Brolly Productions’ adaptation of Anna Perera’s novel opened this week at the Half Moon Theatre
Khalid (Antonio Khela) is an ordinary 15 year old from Rochdale. He’s keen on football, enjoys joshing with his friend, has his adolescent eye on a pleasant white girl and finds his sari-clad, gently pushy mum a bit much. He is also obsessed with very sophisticated violent computer games which are his downfall when his mother drags him to India to visit family.
Picked up as a suspected terrorist, he ends up imprisoned in Guantanamo Bay. It’s a slick and powerful, theatre-in-the-round, four-hander adaptation of Anna Perera’s fine, still-topical novel from Brolly Productions.
Rachana Jadhav’s clever set uses movable screens, sometimes diagonally across the corners of the playing space and sometimes bisecting the space to evoke prison bars. At each end are screens on which Khalid’s games are played out and, later we get nightmarish, hinted at snatches of 9/11 footage to denote the overriding concern of the agent at Guantanamo trying to torture the truth out of Khalid. And there’s a great deal of deliberately very uncomfortable noise.
This is intimate, almost televisual theatre and Khela is good as the distraught, anguished, terrified Khalid. The downhill spiral followed by the final return of a damaged-for-life boy to Rochdale is well handled too. He has a very expressive face. The versatile Edward Nkom is enjoyable as the Rochdale schoolfriend and the two Guantanamo guards – one half-sympathetic and the other a merciless obeyer of orders. The water-boarding sequence is especially chilling. Roisin O’Loughlin is cheerfully engaging as the Rochdale girl and suitably cold and manipulative as the American interrogator. Bhawna Bhawsar makes a pleasing fist of the stereotyped Indian mother and doubles as Abdul, a fellow Guantanamo prisoner.

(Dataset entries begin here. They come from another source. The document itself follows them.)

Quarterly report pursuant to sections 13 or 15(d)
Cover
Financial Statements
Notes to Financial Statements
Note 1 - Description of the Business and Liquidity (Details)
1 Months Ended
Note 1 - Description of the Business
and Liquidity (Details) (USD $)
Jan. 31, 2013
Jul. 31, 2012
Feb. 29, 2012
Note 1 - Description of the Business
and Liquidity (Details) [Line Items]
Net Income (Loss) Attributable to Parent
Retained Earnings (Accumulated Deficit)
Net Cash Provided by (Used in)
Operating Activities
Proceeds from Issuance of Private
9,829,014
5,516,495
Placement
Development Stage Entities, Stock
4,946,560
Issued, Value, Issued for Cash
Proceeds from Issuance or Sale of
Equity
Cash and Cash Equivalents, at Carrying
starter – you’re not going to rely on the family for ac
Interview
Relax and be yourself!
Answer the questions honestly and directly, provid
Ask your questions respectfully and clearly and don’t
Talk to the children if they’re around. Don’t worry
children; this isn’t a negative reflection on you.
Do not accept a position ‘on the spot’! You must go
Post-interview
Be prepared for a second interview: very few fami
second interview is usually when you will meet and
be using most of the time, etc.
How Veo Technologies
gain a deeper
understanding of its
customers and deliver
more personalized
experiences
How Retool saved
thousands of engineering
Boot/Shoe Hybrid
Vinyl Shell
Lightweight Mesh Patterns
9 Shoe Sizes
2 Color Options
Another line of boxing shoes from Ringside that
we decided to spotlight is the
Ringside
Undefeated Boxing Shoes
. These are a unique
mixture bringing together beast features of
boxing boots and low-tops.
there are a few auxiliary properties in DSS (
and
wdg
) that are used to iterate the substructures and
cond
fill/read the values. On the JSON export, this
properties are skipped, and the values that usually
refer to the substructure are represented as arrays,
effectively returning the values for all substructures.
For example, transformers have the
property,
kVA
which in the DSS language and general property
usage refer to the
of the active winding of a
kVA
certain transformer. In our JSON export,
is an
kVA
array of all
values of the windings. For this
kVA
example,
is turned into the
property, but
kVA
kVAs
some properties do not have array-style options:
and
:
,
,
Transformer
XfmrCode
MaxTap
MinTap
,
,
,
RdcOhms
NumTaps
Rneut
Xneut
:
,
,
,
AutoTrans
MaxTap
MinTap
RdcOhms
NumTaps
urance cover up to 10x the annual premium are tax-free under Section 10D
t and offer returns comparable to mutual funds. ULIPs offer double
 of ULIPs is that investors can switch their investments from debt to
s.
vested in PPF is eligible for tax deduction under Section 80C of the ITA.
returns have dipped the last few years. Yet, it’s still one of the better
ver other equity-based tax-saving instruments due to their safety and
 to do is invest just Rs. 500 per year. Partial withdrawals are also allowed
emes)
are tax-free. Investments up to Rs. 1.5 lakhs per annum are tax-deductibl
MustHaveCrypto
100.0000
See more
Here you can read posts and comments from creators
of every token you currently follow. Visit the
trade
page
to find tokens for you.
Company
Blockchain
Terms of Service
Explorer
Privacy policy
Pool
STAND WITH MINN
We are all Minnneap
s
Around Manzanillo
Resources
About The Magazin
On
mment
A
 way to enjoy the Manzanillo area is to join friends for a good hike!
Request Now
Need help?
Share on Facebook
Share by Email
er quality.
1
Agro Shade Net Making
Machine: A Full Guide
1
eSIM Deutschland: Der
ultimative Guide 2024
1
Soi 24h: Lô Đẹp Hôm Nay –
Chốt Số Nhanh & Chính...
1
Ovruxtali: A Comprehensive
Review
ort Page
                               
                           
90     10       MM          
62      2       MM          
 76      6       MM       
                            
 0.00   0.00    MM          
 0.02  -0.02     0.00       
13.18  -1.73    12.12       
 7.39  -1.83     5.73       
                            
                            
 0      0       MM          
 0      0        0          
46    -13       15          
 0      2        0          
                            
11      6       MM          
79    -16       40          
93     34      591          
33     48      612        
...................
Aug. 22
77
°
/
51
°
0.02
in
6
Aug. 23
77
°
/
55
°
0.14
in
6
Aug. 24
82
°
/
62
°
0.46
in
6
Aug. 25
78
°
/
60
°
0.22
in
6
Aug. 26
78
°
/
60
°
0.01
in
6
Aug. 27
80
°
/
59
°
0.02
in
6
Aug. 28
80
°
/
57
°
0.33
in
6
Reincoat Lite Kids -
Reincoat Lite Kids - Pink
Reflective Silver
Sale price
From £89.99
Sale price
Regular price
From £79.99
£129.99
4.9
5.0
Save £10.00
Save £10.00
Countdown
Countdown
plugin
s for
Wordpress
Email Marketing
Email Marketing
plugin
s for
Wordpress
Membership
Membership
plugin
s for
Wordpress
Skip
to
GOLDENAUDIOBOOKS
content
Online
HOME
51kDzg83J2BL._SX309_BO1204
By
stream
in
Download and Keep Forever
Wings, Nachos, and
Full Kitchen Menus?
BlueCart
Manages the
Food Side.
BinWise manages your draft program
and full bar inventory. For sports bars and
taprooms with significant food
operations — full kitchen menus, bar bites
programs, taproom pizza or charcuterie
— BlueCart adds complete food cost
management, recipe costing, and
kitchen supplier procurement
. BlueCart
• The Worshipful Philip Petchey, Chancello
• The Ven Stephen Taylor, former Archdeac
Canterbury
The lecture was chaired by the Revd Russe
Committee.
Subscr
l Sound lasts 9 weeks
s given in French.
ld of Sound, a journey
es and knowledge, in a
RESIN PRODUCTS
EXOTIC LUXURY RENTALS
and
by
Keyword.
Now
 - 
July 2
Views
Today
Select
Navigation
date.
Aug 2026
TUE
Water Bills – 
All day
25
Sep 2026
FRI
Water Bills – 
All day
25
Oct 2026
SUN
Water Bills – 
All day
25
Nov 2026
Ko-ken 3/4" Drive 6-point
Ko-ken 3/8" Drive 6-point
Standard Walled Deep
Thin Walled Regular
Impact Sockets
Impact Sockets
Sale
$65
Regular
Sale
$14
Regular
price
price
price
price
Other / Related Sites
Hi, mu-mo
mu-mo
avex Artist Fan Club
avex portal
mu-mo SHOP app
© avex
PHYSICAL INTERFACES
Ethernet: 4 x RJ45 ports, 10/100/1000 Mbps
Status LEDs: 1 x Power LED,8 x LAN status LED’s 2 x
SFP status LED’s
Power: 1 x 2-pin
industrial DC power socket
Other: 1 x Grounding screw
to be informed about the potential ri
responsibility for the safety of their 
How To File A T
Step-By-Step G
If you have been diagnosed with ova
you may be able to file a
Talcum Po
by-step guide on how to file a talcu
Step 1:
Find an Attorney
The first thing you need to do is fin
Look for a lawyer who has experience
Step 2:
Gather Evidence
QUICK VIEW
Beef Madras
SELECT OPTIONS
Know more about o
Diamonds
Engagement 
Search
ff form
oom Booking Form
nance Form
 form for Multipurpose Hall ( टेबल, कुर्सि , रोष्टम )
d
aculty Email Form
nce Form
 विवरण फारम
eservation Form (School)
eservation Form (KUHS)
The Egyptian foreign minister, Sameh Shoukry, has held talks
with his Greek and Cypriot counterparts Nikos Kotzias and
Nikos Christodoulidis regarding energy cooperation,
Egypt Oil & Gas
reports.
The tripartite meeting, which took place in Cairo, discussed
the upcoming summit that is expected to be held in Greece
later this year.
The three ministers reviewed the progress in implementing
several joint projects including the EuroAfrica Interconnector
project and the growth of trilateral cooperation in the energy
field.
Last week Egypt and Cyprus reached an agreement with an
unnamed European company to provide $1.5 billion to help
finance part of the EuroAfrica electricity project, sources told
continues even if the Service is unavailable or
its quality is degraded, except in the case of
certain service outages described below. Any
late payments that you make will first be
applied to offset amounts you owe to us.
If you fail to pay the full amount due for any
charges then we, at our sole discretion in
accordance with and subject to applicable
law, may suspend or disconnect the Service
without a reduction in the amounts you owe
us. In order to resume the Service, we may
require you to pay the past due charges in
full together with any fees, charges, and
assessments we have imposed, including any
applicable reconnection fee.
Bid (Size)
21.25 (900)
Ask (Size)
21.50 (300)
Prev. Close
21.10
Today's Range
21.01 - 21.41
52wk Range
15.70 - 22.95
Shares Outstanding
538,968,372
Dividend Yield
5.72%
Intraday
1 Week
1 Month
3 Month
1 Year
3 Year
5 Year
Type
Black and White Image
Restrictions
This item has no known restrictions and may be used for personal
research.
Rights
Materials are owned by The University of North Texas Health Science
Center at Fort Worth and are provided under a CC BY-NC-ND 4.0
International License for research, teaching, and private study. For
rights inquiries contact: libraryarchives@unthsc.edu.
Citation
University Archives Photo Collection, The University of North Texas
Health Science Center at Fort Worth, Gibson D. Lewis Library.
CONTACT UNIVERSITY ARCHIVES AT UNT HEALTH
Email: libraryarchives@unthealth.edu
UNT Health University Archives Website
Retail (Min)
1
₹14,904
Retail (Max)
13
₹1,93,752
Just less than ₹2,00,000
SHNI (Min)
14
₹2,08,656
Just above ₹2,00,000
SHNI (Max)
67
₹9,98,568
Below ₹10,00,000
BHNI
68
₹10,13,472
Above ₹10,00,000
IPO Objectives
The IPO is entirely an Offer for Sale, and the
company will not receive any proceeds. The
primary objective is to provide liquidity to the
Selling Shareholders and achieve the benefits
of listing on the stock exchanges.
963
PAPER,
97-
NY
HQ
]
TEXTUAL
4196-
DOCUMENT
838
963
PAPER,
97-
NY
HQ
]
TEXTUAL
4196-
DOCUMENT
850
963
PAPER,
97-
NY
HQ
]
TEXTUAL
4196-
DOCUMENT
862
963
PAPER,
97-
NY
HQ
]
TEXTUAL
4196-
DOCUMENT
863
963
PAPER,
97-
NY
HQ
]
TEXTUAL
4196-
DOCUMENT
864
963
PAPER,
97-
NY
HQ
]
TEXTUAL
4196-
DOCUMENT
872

So there’s a great deal to admire in this show which asks very searching questions about human rights, but there are serious flaws too. All characters use strong accents, in some cases several different ones, and they’ve been directed to speak very fast, inevitably always with their backs to part of the in-the-round audience – against a sound track which is often very loud. The result is that much of the dialogue is lost. Only Bhasar, with her carefully enunciated Indian accent, is fully audible but she fails to put enough dramatic vocal distance between her two characters so even her work is not fully satisfactory.